Webservices um Java Clients mit Java Servern kommunizieren zu lassen ist nicht gerade eine effiziente Lösung...

Ansonsten gibt es da RMI, Spring Remoting, EJBs. etc. pp.


----------



## Tallan (1. Sep 2009)

MrWhite hat gesagt.:


> Wieso einen eigenen Server schreiben? Warum nicht einen Application-Server nehmen der dir die Kommunikation abnimmt? Brauchst ja nicht zwangsweise ueber http kommunizieren, wenn du den overhead scheust.
> 
> Was du vorhast hoert sich fuer mich stark nach einen WebService Szenario an. Schonmal Apache Axis 2 angeschaut?



nein ganz und garnicht es handelt sich um ein clientprogramm das per rmi vom server daten anfragt.


----------



## MrWhite (1. Sep 2009)

Naja, in dem Fall:

Fuer jeden Client einen Thread zu erstellen kickt deinen Server bei vielen Clients in Nirvana. Verwende zumindest einen ThreadPool und lasse den Client warten bis was frei wird.

Daumenregel fuer gute Performanz unter win32 war AnzahlThreads=Cores*8 oder Cores*16 iirc, wobei das stark abhaengig von der Plattform ist.


----------



## Tallan (1. Sep 2009)

MrWhite hat gesagt.:


> Naja, in dem Fall:
> 
> Fuer jeden Client einen Thread zu erstellen kickt deinen Server bei vielen Clients in Nirvana. Verwende zumindest einen ThreadPool und lasse den Client warten bis was frei wird.
> 
> Daumenregel fuer gute Performanz unter win32 war AnzahlThreads=Cores*8 oder Cores*16 iirc, wobei das stark abhaengig von der Plattform ist.



dann würde ich also besser für die einzelnen transaktionen bzw methodenaufrufe threads benutzt, die sind ja sehr schnell wieder beendet?!


----------



## MrWhite (1. Sep 2009)

Ich bin kein Experte auf dem Gebiet aber:
RMI hat doch per se schon ein Pooling, oder tauesch ich mich da? Was musst du dich dann ueberhaupt noch um solche Geschichten kuemmern?
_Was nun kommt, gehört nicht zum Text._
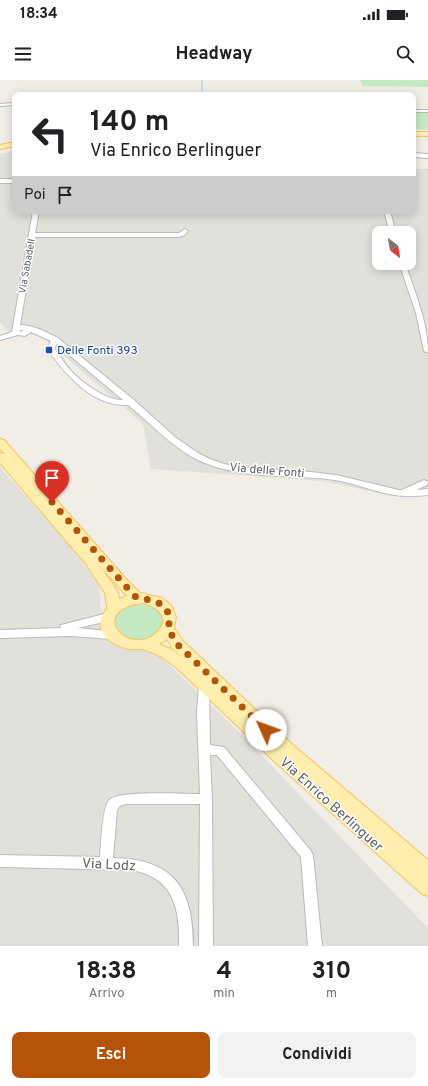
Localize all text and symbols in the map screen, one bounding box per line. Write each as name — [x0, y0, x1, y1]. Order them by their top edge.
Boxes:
text: 18:34 — [20, 5, 58, 24]
icon: menu — [12, 43, 34, 65]
text: Headway — [176, 43, 252, 66]
icon: search — [394, 43, 416, 65]
text: 140 m — [90, 105, 169, 141]
icon: left — [24, 108, 76, 160]
text: Via Enrico Berlinguer — [90, 140, 261, 163]
icon: arrive — [54, 184, 76, 206]
text: Poi — [24, 186, 46, 205]
north arrow — [372, 226, 416, 270]
map controls — [372, 226, 416, 270]
street label: Via Sabadell — [16, 238, 39, 295]
place label: Delle Fonti 393 — [57, 343, 138, 359]
marker: Delle Fonti 393 — [44, 345, 54, 355]
street label: Via delle Fonti — [229, 460, 305, 482]
pin — [35, 461, 69, 502]
icon: arrive — [41, 467, 63, 489]
position arrow — [245, 709, 287, 751]
street label: Via Enrico Berlinguer — [276, 754, 387, 856]
street label: Via Lodz — [81, 856, 136, 875]
text: 18:38 — [77, 957, 137, 987]
text: 4 — [216, 957, 232, 987]
text: 310 — [312, 957, 351, 987]
text: Arrivo — [89, 986, 125, 1002]
text: min — [213, 986, 235, 1002]
text: m — [326, 986, 337, 1002]
button: Esci — [12, 1032, 210, 1078]
button: Condividi — [218, 1032, 416, 1078]

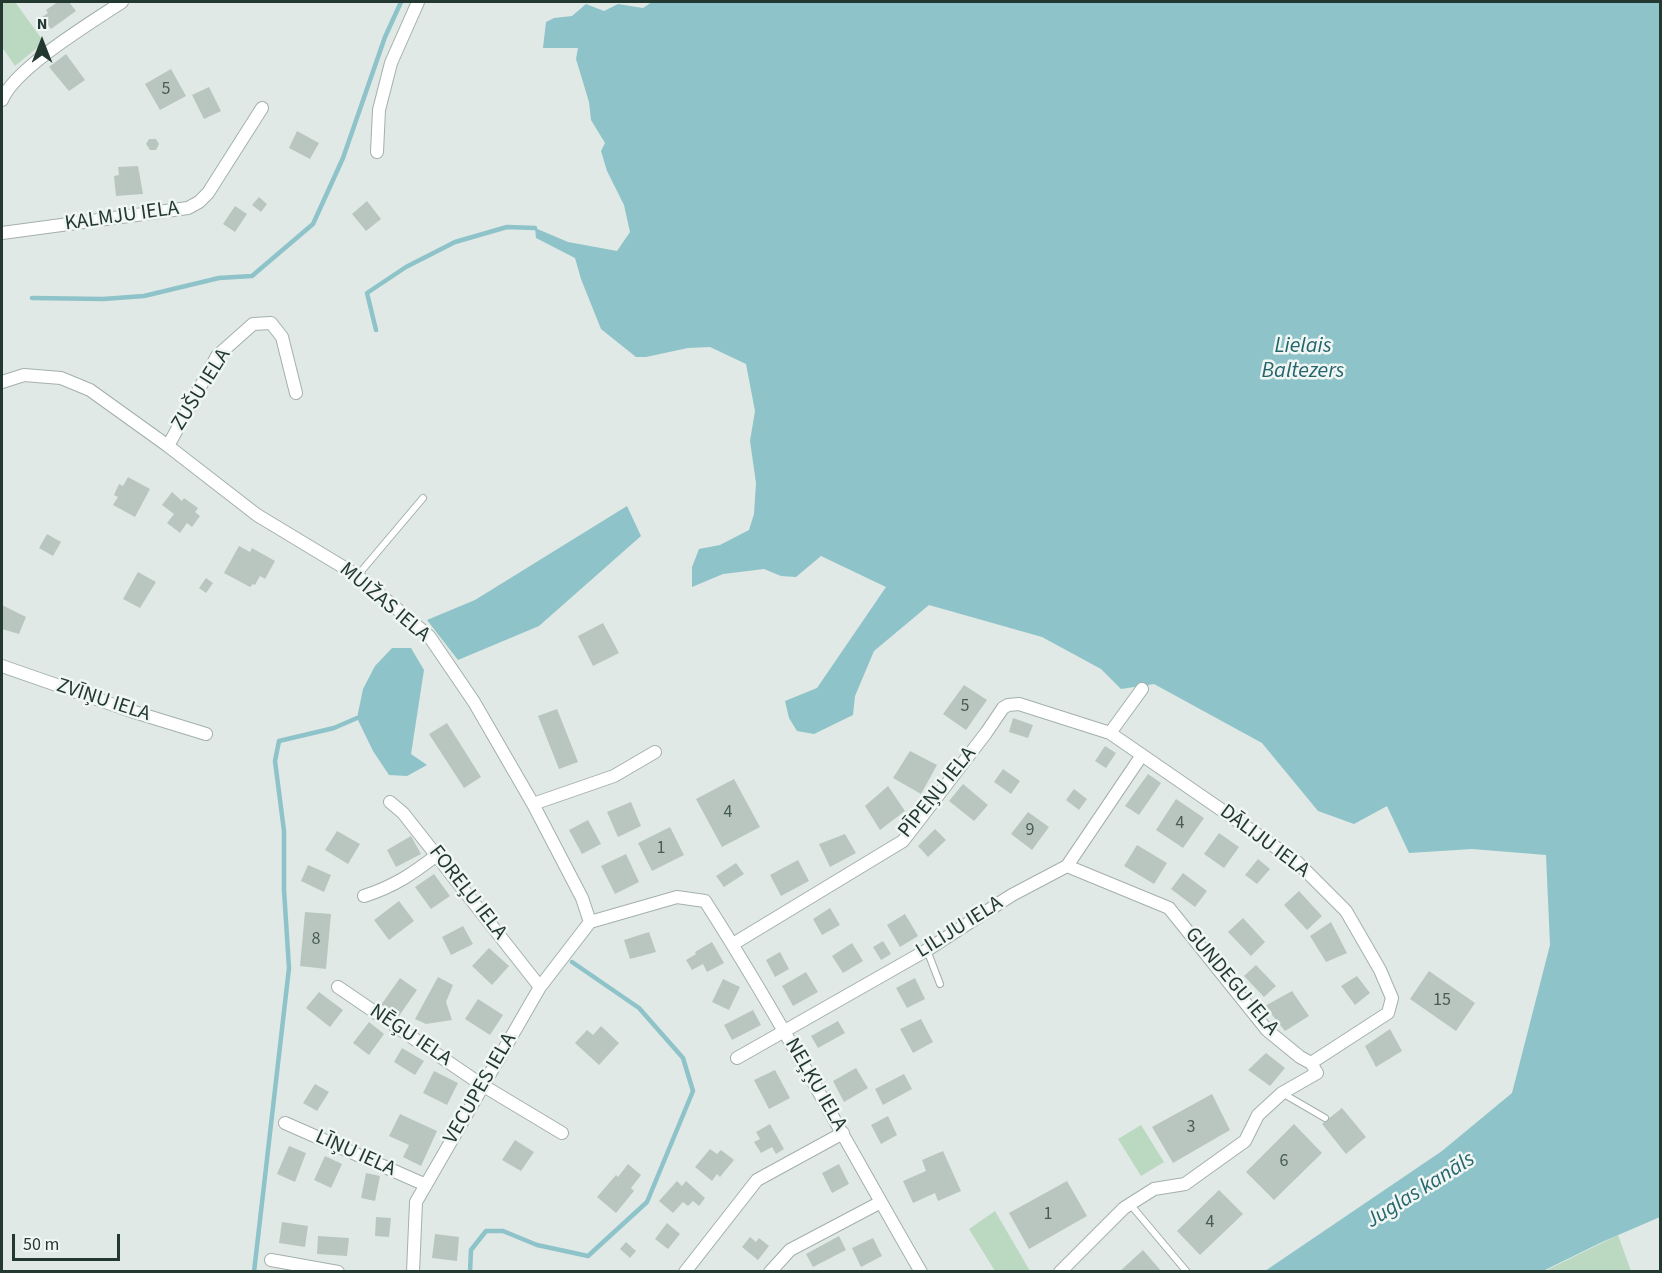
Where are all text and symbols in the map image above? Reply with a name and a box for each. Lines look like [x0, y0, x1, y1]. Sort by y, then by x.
north arrow [12, 12, 72, 72]
text: N [37, 13, 47, 35]
house number: 5 [162, 79, 170, 101]
street label: KALMJU IELA [63, 197, 181, 237]
water label: Lielais Baltezers [1262, 334, 1344, 386]
street label: ZUŠU IELA [167, 344, 237, 436]
street label: MUIŽAS IELA [334, 558, 434, 648]
street label: ZVĪŅU IELA [53, 674, 153, 728]
house number: 5 [961, 696, 969, 718]
street label: PĪPEŅU IELA [894, 742, 982, 844]
street label: DĀLIJU IELA [1214, 800, 1314, 884]
house number: 4 [724, 802, 732, 824]
house number: 4 [1176, 813, 1184, 835]
house number: 9 [1026, 820, 1034, 842]
house number: 1 [657, 838, 665, 860]
street label: FOREĻU IELA [422, 841, 512, 945]
street label: LILIJU IELA [912, 891, 1008, 965]
street label: GUNDEGU IELA [1179, 923, 1283, 1041]
house number: 8 [312, 929, 320, 951]
house number: 15 [1433, 990, 1451, 1012]
street label: NĒĢU IELA [364, 999, 456, 1073]
street label: VECUPES IELA [439, 1029, 523, 1149]
street label: NEĻĶU IELA [778, 1034, 852, 1136]
house number: 3 [1187, 1117, 1195, 1139]
street label: LĪŅU IELA [311, 1125, 399, 1183]
water label: Juglas kanāls [1362, 1147, 1480, 1235]
house number: 6 [1280, 1151, 1288, 1173]
house number: 1 [1044, 1204, 1052, 1226]
house number: 4 [1206, 1212, 1214, 1234]
scale bar [15, 1222, 123, 1260]
text: 50 m [23, 1232, 59, 1257]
RMI sollte doch einfach ein POJO aus dem Pool holen, deine Methode ausfuehren und fertig. Wieso musst du dich noch um solche Geschichten kuemmern? Wenn die Datenbankzugriffe hier das Bottleneck darstellen, dann nimm einen Threadpool und lasse deine Workerthreads die Abfragen nacheinander abarbeiten.


----------